'''

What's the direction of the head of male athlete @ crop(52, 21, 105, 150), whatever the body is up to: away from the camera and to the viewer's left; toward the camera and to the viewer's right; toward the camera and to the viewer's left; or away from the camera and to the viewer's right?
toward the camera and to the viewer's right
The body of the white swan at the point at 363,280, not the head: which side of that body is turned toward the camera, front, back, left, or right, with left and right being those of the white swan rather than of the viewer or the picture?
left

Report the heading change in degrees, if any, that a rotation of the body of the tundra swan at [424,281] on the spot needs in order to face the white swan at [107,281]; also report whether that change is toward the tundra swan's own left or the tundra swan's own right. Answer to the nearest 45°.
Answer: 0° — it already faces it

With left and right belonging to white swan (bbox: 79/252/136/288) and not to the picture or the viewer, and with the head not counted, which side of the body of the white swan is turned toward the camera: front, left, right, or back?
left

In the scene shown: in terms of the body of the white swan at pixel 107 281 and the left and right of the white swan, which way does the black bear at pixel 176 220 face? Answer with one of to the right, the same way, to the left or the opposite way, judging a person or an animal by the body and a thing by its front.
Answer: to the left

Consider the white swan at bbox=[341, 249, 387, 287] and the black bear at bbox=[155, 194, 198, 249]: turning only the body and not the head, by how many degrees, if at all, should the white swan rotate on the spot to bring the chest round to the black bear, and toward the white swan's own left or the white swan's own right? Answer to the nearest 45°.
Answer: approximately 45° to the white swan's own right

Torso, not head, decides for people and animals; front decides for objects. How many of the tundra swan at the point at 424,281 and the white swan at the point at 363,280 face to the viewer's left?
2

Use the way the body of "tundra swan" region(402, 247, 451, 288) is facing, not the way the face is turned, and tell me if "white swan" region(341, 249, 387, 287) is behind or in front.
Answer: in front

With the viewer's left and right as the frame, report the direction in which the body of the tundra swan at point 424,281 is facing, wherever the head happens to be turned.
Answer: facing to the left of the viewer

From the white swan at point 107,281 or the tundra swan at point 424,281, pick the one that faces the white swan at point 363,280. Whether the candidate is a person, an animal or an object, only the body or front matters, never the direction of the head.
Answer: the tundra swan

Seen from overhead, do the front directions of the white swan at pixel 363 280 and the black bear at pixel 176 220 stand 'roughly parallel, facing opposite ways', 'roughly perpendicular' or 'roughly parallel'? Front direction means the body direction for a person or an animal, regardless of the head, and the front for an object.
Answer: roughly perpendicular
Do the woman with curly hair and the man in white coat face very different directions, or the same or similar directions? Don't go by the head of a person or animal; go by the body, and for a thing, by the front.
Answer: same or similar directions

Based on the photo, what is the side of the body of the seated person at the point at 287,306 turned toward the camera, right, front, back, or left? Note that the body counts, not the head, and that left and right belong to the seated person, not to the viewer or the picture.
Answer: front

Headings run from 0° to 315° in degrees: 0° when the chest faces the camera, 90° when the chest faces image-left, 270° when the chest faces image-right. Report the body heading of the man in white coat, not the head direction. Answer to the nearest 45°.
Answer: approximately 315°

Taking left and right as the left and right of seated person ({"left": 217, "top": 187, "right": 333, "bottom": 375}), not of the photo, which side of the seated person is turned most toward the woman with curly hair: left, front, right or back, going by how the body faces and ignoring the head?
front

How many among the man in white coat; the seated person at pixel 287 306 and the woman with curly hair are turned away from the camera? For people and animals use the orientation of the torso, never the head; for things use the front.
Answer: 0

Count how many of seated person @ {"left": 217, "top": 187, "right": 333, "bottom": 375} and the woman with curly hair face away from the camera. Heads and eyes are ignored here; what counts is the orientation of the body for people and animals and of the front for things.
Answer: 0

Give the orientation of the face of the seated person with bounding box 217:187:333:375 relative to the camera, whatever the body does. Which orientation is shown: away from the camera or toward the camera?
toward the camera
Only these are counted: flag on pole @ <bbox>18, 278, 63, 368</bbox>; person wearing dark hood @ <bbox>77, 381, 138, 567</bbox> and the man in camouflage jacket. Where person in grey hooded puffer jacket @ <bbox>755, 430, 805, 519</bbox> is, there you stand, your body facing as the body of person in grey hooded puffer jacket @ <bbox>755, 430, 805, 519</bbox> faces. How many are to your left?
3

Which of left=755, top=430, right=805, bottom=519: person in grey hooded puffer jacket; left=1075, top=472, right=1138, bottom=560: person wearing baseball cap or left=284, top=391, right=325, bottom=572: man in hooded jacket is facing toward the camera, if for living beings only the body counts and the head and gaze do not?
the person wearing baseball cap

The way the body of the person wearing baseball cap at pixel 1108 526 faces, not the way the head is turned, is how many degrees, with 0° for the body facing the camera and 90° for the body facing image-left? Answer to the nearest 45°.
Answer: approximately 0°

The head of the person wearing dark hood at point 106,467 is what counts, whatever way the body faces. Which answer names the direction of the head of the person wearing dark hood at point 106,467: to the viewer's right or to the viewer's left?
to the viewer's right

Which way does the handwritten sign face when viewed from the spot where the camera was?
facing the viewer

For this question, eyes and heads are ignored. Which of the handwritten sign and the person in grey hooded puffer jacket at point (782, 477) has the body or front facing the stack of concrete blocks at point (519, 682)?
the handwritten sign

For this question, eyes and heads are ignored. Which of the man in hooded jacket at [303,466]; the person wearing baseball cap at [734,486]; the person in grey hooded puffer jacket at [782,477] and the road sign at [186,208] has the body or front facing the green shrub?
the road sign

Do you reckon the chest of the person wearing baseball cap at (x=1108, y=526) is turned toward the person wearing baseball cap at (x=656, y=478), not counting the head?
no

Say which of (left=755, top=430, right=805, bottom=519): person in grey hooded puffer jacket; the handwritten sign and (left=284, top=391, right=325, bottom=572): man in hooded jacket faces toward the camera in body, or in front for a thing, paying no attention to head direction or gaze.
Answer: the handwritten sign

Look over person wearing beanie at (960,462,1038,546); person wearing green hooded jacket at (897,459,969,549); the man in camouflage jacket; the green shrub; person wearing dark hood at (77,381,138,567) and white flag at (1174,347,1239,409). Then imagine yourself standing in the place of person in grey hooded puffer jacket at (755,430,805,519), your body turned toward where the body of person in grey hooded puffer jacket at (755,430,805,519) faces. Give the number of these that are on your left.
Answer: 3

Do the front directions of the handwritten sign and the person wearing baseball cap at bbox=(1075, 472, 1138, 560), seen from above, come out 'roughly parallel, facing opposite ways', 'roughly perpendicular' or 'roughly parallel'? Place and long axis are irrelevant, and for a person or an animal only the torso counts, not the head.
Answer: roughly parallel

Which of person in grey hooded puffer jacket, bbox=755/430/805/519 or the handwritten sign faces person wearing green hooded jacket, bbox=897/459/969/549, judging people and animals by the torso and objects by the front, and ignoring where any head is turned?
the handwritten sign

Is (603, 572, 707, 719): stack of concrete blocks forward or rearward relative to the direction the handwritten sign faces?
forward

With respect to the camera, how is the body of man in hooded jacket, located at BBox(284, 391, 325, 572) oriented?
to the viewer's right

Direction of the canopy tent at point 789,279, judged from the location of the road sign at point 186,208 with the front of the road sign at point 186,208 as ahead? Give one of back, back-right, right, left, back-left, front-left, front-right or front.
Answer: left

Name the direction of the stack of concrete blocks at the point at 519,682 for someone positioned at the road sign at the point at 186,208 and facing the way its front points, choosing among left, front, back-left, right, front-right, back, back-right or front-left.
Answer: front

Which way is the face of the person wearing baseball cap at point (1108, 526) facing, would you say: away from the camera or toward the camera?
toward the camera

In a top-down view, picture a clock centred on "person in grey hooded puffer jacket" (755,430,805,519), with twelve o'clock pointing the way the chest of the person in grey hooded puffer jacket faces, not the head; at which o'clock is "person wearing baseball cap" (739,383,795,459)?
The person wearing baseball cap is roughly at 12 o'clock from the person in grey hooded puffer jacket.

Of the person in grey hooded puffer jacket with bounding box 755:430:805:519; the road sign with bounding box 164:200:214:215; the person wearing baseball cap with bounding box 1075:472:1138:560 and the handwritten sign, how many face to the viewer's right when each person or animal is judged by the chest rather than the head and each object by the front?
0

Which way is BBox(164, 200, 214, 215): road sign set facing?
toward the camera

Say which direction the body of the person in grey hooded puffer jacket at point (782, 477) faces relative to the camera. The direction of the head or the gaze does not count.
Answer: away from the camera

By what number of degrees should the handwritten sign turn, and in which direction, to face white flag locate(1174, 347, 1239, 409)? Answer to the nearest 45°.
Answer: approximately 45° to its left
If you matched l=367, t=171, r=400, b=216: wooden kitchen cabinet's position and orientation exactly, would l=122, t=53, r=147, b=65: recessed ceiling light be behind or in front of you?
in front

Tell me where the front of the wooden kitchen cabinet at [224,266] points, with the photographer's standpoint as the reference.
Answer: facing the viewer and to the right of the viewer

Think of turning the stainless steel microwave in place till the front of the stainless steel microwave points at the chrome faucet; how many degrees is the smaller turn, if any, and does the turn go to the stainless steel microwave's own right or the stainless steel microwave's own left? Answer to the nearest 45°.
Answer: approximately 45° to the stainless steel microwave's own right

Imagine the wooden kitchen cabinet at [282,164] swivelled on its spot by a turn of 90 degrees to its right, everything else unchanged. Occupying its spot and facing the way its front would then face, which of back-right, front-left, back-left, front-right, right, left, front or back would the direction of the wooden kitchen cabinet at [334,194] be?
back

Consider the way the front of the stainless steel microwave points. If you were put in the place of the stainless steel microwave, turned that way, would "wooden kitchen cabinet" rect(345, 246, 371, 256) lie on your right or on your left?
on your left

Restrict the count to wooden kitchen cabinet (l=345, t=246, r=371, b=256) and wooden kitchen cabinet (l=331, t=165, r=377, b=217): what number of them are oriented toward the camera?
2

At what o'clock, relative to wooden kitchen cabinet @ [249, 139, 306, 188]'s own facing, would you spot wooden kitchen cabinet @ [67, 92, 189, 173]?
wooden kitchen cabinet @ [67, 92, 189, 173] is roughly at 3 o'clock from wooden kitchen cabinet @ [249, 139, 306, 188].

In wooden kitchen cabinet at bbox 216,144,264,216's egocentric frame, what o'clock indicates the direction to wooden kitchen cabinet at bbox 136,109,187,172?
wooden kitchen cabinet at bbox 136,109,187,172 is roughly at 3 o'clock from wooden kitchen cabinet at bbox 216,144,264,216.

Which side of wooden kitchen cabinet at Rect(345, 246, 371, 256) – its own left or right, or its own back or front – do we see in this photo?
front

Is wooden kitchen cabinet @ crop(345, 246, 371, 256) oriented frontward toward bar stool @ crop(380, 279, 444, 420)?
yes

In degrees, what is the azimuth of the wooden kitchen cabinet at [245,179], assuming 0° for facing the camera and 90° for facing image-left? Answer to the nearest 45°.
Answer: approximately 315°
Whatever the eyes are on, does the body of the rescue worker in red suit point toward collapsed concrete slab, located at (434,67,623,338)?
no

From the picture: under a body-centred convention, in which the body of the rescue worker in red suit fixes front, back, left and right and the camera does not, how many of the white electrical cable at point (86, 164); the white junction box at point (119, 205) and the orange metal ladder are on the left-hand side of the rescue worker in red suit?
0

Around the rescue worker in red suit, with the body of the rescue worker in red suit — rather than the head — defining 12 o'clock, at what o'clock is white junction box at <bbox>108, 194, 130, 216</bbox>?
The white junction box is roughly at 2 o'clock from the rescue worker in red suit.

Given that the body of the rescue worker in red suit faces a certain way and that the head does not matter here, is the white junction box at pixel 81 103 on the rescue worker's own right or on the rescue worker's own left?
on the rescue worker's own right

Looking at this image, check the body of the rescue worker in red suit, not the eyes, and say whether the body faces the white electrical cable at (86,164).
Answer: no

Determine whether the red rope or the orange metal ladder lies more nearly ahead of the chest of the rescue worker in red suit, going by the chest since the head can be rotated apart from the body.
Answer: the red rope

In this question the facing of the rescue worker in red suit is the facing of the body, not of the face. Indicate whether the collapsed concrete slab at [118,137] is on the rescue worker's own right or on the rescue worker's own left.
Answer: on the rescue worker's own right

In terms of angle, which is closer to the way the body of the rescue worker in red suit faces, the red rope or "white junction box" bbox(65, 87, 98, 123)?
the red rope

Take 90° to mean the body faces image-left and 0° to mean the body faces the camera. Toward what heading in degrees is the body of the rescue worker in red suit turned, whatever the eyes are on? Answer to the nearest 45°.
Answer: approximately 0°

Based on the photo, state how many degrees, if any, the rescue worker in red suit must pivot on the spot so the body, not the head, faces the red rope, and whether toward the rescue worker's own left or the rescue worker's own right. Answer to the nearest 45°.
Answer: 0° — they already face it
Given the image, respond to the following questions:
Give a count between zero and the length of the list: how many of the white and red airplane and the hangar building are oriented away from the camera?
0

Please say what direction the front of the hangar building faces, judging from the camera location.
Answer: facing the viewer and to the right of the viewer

'''

## PROBLEM TO SOLVE
Write out exactly the final stretch of the listing above, beginning at the line that contains "In terms of angle, which" and ending at its last line, with nothing added.

## WRITTEN RESPONSE
In terms of angle, which is closer to the way the body of the rescue worker in red suit faces, the red rope or "white junction box" bbox(65, 87, 98, 123)?
the red rope

Take 90° to mean the body faces image-left and 0° to mean the body faces the camera. Toward what heading in degrees is the body of the rescue worker in red suit turned, whatever the eyes are on? Answer to the nearest 45°.
Answer: approximately 0°

Based on the photo, state how many degrees, if any, the rescue worker in red suit must pivot on the spot so the body, not the head, faces the red rope, and whether toward the rescue worker's own left or the rescue worker's own right. Answer to the nearest 45°.
Answer: 0° — they already face it
Given the image, respond to the following questions:
Give a count between zero and the length of the list: how many of the white and red airplane and the hangar building are oriented away from the camera?
0

Please say what direction the front of the hangar building faces, judging from the camera location.
Answer: facing the viewer and to the right of the viewer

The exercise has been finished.